Cars becomes horizontal lifts taking people from door to door. Few want to own their personal lift or pay thousands extra for shiny aluminum railings. As always there are exceptions - shopping malls, hotels and other public spaces want the interior of their lifts match their brand. Likewise, when robotaxis are set up by car companies, they may well want to create unique experience to boost their brand.
Experimentation with the interior becomes possible. Is there a need to see outside of the car? If not, the whole inside of the car can be fitted with displays making the car into a huge mobile VR goggle for games and entertainment. Take roller coast drive inside the car when going with kids to an amusement park or swim inside a coral reef if going to an aquarium. Or study in such an immersive environment like human anatomy moving inside a virtual body.

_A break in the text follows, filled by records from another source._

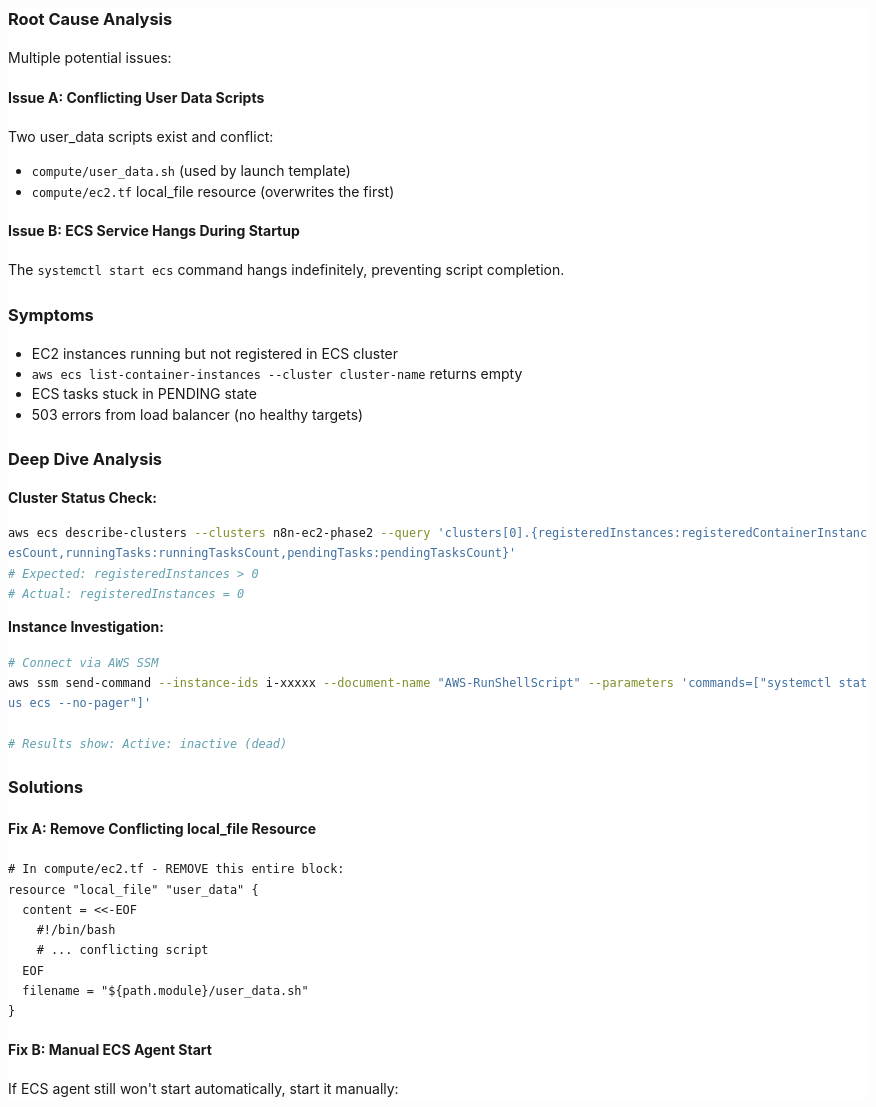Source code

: ### **Root Cause Analysis**
Multiple potential issues:

#### **Issue A: Conflicting User Data Scripts**
Two user_data scripts exist and conflict:
- `compute/user_data.sh` (used by launch template)
- `compute/ec2.tf` local_file resource (overwrites the first)

#### **Issue B: ECS Service Hangs During Startup**
The `systemctl start ecs` command hangs indefinitely, preventing script completion.

### **Symptoms**
- EC2 instances running but not registered in ECS cluster
- `aws ecs list-container-instances --cluster cluster-name` returns empty
- ECS tasks stuck in PENDING state
- 503 errors from load balancer (no healthy targets)

### **Deep Dive Analysis**

**Cluster Status Check:**
```bash
aws ecs describe-clusters --clusters n8n-ec2-phase2 --query 'clusters[0].{registeredInstances:registeredContainerInstancesCount,runningTasks:runningTasksCount,pendingTasks:pendingTasksCount}'
# Expected: registeredInstances > 0
# Actual: registeredInstances = 0
```

**Instance Investigation:**
```bash
# Connect via AWS SSM
aws ssm send-command --instance-ids i-xxxxx --document-name "AWS-RunShellScript" --parameters 'commands=["systemctl status ecs --no-pager"]'

# Results show: Active: inactive (dead)
```

### **Solutions**

#### **Fix A: Remove Conflicting local_file Resource**
```hcl
# In compute/ec2.tf - REMOVE this entire block:
resource "local_file" "user_data" {
  content = <<-EOF
    #!/bin/bash
    # ... conflicting script
  EOF
  filename = "${path.module}/user_data.sh"
}
```

#### **Fix B: Manual ECS Agent Start**
If ECS agent still won't start automatically, start it manually:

Augmented reality glasses are a competitor to this vision. In that scenario car interior will be developed to be as neutral as possible to serve the glasses.
Will the car have breakfast facilities and how is sleeping organised? The big question keeping designer wake at night is whether a loo or a shower is a necessary feature for the car of the future. Hair dryer goes without saying.
Assuming accidents are rare or non-existent with autonomous cars, the body of the car can alternatively be made lighter and cheaper. Cars might become transparent so visibility to and from outside is unrestricted.
Vehicle can be split to the self-driving platform and payload part. When car is not moving people about, it can perform other logistics activities like shipping packages. A personal car is however not very good at packing a lot of packages in. The car could be split so that the cabin carrying person is replaced with logistics cabin during off hours.
The self-driving frame could be owned by one company and the payload modules owned by different set of service providers. This requires that the different parts have compatible interfaces. This is however unlikely as a modular ecosystem approach is more complex and thus expensive, limits the control of participants and has even potential security risks.
The splitting would however allow cabin makers to evolve their designs independently and to target smaller audiences - typically increasing speed of innovation. Different ones for entertainment, work, rest, meditation, medical etc. A typical car design process takes five years to seven years, cabins could evolve much faster. Universities could design their own cabins full of sensors for research needs rather than use duct tape to attach sensors to their fixed-form vehicles.
As another direction new forms like an electric bike with small cabin can evolve. Small mobile pods have less mass to move around, cheaper to manufacture and travel at lower speeds. All this result to much lower price point for customers. In terms of function, they can have everything that a car offers on short distances at a lower cost.